• _Task goal_
Only some lines are wanted. Transcribe, exactly, the lines below from the line with "focal_35mm: 142" up to and including the line with "focal_mm: 25.5".

• _Source data_
--- START ---

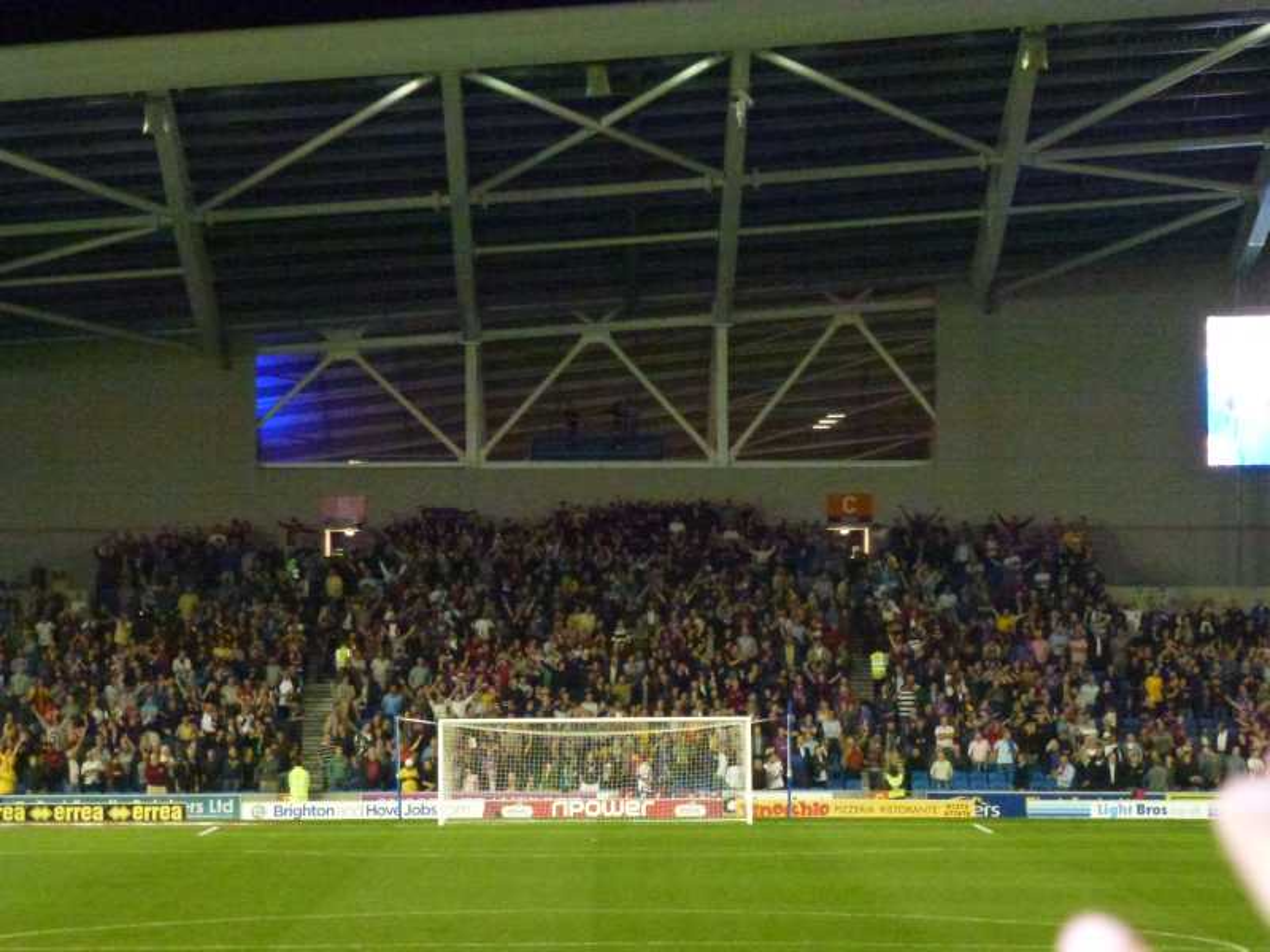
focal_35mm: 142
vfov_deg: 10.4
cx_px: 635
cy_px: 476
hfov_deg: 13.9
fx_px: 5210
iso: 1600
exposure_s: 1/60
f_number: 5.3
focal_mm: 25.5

--- END ---
--- START ---

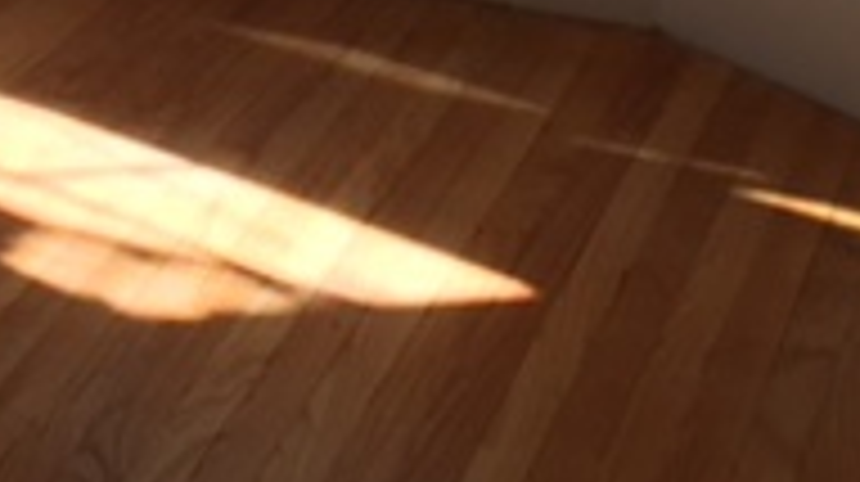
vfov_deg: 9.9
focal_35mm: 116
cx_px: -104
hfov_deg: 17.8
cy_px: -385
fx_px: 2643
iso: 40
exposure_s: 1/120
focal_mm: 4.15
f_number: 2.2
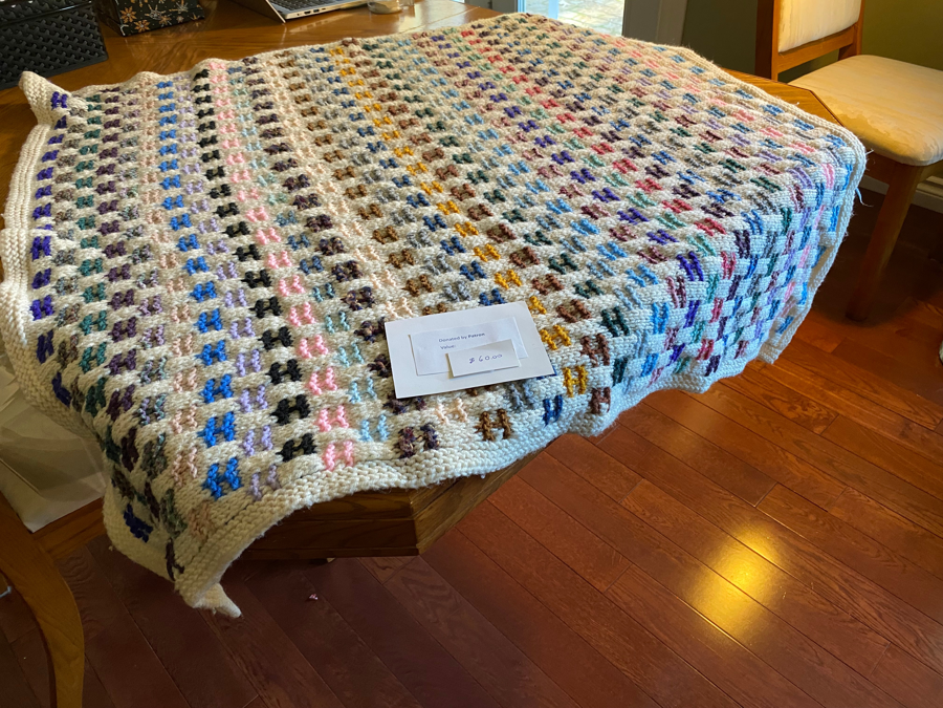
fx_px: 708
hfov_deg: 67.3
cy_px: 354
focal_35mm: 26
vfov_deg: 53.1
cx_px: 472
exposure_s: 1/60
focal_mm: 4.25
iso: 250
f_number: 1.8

--- END ---

• _Written solution_
focal_35mm: 142
vfov_deg: 10.4
cx_px: 635
cy_px: 476
hfov_deg: 13.9
fx_px: 5210
iso: 1600
exposure_s: 1/60
f_number: 5.3
focal_mm: 25.5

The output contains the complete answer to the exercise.